President Barack Obama's announcement that 33,000 US troops will leave Afghanistan by the end of next year, with the goal of handing over entirely to Afghan forces by 2014, is more than just a turning point in America's longest ever war. It surely marks the end of a post-Cold War era of US interventionism that reached its peak with George W Bush's adventure in Iraq.
After almost a decade of involvement, a change of strategy was inevitable. The killing of Osama bin Laden last month fulfilled the primary goal of the original invasion of October 2001, and as the president noted, the al-Q'aida organisation has already been largely crippled. It is moreover universally accepted that a stable Afghanistan will ultimately be secured only by political, not military, means – by a permanent reconciliation between the government in Kabul and the Taliban. Contacts to that end are now under way.
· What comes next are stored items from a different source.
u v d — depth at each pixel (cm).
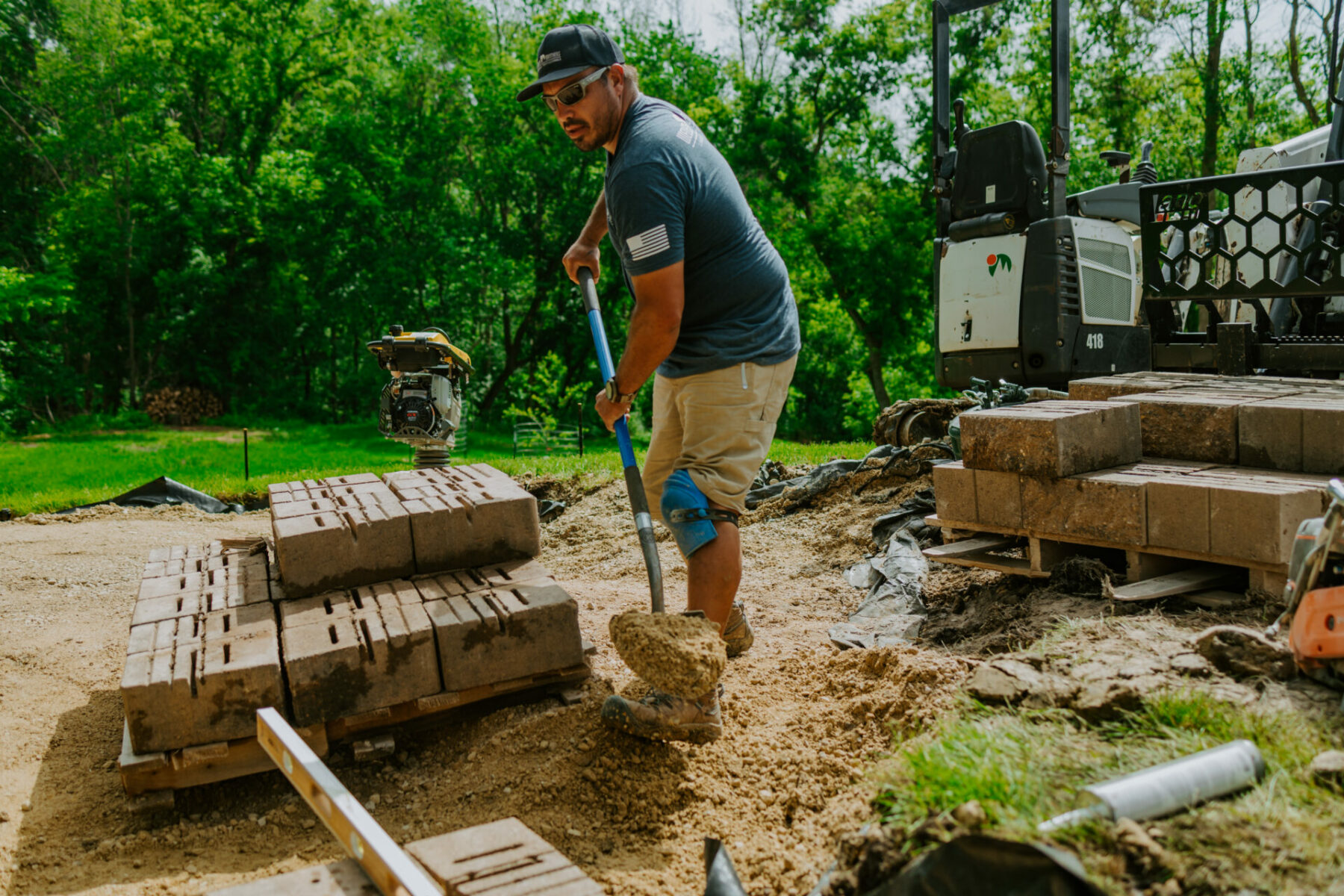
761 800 257
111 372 3378
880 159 3039
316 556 332
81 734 350
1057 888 152
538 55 296
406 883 150
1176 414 372
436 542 348
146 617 320
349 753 310
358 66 3656
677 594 507
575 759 279
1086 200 810
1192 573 335
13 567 637
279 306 3391
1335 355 497
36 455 1873
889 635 381
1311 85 2658
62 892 241
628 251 286
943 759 205
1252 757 184
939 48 823
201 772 279
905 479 611
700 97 3269
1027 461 358
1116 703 226
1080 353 769
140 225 3238
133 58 2989
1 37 3098
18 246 3209
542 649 309
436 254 3341
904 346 3028
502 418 3362
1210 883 152
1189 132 2894
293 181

The war has long been unpopular in Mr Obama's Democratic party, and understandably so. The returns on America's outlays of blood and treasure have been modest at best. Afghanistan is still riddled with corruption, and in many respects the writ of central government extends barely beyond Kabul's city limits. The circumstances of Bin Laden's demise have only hardened a general view that the real enemy is to be found no longer in Afghanistan, but in Pakistan.
The Pentagon would have preferred a slower withdrawal and undoubtedly the drawdown, which over the next 18 months will undo the December 2009 Afghan surge in its entirety, carries risks. US and Nato forces will be stretched thinner; parts of the country now under precarious allied control may slide back into anarchy. The Taliban may be emboldened, while local warlords who have cast in their lot with the US may change their minds.
Nevertheless, the elimination of Bin Laden provides ample cover for his assertions that al-Q'aida was now "on a path to defeat", that "the tide of war is receding", and that "the light of a secure peace" was now discernable. More important, in political terms, the president has little choice but to declare victory and move on.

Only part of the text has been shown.